Ababou is no longer the woman he married, she has totally changed and so Samita leaves her behind to start a new life all alone because the only love he has ever known chose her aspirations, her love of becoming an actress over him.
And the love of journalism brings France de Meurs in “France” face-to-face with the devil when she decides to quit TV and goes for therapy in a resort that is frequented by celebrities to recharge their lives. Here she meets a man that poses as a Latin teacher and pretends to not have an idea who she is.
She falls in love with him and lets her in her life because she doesn’t get along with her husband. Little does she know she is sleeping with an enemy that’s on an assignment to investigate her to write an expose article on her life.
It’s a catastrophic moment in her life when she finds out about the article and loses her child and husband in a horrific accident. She is powerful and intimidates even the most powerful politicians.
She is called “useful but pretty” which translates to “useful but dumb” by patriarchal men who doubt the strength of independent strong women.
These three films, besides “Supa Modo” (a movie about a little superhero who grows in a supportive village of Maweni battling a terminal illness), “The Man Who Sold His Skin” (a man who allows for his back to be used as a canvas for a tattoo artist to tell a story about freedom and human dignity ) “Liyani” (a story of an orphaned girl told by orphaned Swazi children ) and “Oskar & Lilian —
Where No-One Knows Us” (Chechen refugee children whose lives are filled with hope and love of living together again after being taken into foster care) that were also screened at the festival have three elements that make them connect in one way or another; love, patience and determination.
This festival and the screenplays showed me that film production and distribution can be used as a valuable cultural and economic resource.

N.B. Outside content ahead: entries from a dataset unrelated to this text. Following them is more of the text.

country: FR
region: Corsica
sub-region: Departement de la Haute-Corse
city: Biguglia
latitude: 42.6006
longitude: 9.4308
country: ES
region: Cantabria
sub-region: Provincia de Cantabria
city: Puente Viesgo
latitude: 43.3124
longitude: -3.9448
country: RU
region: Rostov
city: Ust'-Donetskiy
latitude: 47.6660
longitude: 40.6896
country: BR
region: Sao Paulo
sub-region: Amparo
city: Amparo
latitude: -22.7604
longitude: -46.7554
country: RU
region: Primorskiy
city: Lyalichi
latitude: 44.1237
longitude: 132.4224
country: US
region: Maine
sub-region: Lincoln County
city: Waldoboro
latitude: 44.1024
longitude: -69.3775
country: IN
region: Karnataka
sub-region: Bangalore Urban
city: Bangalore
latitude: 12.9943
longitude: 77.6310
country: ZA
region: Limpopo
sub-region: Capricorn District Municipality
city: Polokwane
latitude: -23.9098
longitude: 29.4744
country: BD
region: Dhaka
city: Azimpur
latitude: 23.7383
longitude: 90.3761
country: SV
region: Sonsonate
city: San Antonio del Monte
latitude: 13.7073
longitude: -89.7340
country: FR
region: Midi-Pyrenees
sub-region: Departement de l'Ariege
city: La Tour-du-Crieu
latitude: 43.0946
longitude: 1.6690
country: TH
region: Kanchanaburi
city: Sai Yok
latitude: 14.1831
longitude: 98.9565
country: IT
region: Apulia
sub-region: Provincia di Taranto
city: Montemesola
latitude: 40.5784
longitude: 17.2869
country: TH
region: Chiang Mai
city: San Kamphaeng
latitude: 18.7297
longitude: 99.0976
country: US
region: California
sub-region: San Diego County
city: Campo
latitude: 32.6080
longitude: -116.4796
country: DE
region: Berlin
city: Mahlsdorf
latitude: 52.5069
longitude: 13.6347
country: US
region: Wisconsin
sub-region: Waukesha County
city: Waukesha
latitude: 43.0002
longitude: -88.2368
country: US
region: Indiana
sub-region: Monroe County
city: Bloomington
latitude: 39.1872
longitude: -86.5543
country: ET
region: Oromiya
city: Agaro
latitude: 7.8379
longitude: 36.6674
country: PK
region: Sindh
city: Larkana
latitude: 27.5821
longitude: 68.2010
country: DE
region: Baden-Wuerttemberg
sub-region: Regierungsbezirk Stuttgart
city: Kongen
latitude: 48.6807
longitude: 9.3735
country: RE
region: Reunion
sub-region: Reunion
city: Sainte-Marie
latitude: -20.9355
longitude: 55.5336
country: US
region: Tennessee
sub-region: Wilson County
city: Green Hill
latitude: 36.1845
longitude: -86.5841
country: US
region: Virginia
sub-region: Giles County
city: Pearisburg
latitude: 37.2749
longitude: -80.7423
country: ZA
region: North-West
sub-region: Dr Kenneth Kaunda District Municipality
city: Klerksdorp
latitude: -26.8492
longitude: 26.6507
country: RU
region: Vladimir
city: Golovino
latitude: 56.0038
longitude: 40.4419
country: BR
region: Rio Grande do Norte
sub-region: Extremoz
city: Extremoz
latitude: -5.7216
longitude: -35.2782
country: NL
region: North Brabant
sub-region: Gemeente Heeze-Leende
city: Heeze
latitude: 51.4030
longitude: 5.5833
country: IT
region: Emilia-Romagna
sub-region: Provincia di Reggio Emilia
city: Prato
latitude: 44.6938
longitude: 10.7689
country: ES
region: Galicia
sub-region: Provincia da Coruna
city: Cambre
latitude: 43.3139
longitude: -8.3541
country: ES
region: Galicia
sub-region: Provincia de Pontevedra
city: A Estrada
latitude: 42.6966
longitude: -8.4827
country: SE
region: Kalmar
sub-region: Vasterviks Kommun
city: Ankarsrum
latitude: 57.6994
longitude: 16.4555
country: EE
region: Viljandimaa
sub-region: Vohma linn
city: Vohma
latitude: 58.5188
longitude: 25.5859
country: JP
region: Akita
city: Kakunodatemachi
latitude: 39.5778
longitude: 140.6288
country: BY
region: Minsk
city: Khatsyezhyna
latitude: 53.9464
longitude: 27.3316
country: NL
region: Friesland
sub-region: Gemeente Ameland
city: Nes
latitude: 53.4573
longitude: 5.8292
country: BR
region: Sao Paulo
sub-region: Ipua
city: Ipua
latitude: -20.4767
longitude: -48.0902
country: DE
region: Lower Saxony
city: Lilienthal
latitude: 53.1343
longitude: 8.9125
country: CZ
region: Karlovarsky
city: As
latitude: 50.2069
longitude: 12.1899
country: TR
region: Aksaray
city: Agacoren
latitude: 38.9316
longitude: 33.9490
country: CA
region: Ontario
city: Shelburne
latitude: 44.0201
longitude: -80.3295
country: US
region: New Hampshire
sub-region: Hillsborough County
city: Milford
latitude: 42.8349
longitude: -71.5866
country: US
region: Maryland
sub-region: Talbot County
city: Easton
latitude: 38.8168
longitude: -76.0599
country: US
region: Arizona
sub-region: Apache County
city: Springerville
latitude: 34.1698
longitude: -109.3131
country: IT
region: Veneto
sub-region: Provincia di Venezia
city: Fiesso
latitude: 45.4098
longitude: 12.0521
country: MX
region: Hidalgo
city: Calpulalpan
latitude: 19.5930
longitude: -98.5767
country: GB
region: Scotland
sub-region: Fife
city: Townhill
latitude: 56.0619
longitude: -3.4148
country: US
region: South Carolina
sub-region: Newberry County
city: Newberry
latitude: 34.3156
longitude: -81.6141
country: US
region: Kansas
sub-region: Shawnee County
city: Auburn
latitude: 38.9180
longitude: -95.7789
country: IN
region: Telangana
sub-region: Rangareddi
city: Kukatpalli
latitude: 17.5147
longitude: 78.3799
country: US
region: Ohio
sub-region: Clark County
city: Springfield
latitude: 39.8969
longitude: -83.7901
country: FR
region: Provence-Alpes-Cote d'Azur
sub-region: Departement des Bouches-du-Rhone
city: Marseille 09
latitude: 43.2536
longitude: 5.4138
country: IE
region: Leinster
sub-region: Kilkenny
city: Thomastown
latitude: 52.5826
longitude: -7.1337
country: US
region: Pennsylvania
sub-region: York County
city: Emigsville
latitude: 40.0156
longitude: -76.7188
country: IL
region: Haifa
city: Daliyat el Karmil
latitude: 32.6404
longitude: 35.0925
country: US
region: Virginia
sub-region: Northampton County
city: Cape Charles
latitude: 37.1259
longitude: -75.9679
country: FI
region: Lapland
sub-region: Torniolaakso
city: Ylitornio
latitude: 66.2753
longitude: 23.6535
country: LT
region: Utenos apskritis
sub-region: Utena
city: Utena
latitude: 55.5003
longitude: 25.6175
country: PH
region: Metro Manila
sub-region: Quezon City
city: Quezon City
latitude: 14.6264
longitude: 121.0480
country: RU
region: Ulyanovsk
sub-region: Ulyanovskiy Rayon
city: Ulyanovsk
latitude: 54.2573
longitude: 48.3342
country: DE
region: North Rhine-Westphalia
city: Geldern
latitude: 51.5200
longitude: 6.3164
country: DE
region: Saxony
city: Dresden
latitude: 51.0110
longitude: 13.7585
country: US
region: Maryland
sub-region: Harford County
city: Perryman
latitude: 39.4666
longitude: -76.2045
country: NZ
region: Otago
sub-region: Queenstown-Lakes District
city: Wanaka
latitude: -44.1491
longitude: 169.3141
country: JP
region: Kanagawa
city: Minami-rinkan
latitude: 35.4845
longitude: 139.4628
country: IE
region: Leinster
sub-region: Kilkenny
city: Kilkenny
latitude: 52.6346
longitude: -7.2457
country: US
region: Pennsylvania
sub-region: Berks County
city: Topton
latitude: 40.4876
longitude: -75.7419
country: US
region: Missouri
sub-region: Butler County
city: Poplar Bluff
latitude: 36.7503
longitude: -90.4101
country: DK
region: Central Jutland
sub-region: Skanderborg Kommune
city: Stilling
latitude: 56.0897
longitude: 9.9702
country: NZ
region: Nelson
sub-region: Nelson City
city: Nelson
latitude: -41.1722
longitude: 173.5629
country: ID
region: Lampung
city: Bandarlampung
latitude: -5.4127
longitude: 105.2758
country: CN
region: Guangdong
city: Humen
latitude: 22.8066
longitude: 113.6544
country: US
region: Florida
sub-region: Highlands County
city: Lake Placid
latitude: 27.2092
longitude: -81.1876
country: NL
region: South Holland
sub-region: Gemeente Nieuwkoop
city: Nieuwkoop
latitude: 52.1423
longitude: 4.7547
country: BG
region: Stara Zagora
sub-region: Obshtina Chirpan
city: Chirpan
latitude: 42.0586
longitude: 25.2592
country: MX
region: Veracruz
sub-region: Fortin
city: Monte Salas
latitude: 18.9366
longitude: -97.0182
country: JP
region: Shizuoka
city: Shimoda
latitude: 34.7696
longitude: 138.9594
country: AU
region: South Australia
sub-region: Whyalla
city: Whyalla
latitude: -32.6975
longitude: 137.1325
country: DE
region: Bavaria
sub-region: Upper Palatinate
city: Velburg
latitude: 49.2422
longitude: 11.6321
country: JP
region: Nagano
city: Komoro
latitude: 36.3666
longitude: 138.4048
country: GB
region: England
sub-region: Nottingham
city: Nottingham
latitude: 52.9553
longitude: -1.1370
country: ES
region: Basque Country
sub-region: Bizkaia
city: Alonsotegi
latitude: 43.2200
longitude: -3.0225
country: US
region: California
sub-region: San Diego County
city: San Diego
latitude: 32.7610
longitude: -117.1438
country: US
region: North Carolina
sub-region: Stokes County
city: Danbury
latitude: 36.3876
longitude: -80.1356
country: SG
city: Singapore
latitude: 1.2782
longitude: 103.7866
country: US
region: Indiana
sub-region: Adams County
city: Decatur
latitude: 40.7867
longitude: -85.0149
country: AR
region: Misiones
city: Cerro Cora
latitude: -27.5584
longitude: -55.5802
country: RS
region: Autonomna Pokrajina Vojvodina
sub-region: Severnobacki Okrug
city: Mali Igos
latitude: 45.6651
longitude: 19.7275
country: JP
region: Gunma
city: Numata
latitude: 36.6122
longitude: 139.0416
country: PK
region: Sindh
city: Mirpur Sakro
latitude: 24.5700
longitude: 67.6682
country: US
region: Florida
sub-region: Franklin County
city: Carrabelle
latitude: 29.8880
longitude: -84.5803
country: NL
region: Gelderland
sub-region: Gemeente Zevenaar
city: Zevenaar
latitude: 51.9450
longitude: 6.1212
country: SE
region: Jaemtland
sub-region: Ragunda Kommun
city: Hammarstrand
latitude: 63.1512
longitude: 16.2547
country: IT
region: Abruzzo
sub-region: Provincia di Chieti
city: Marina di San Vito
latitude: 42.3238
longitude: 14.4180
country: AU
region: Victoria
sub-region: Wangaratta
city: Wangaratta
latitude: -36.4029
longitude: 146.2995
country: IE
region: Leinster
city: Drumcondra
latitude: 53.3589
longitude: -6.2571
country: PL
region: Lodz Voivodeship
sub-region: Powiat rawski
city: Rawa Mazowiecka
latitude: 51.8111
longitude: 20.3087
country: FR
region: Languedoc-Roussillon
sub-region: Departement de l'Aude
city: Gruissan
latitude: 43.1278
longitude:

It can trigger a demand for tourism, health services and local labour which would really boost the economy.
Our talents as black kids are not taken advantage of because nobody wants to pay. We need the government’s support to showcase our skills in film production and display the beauty that is buried in the Mountain Kingdom through film production.
And as Stefan Arsenijevic said, to make your production outstanding, “think locally, but produce globally”.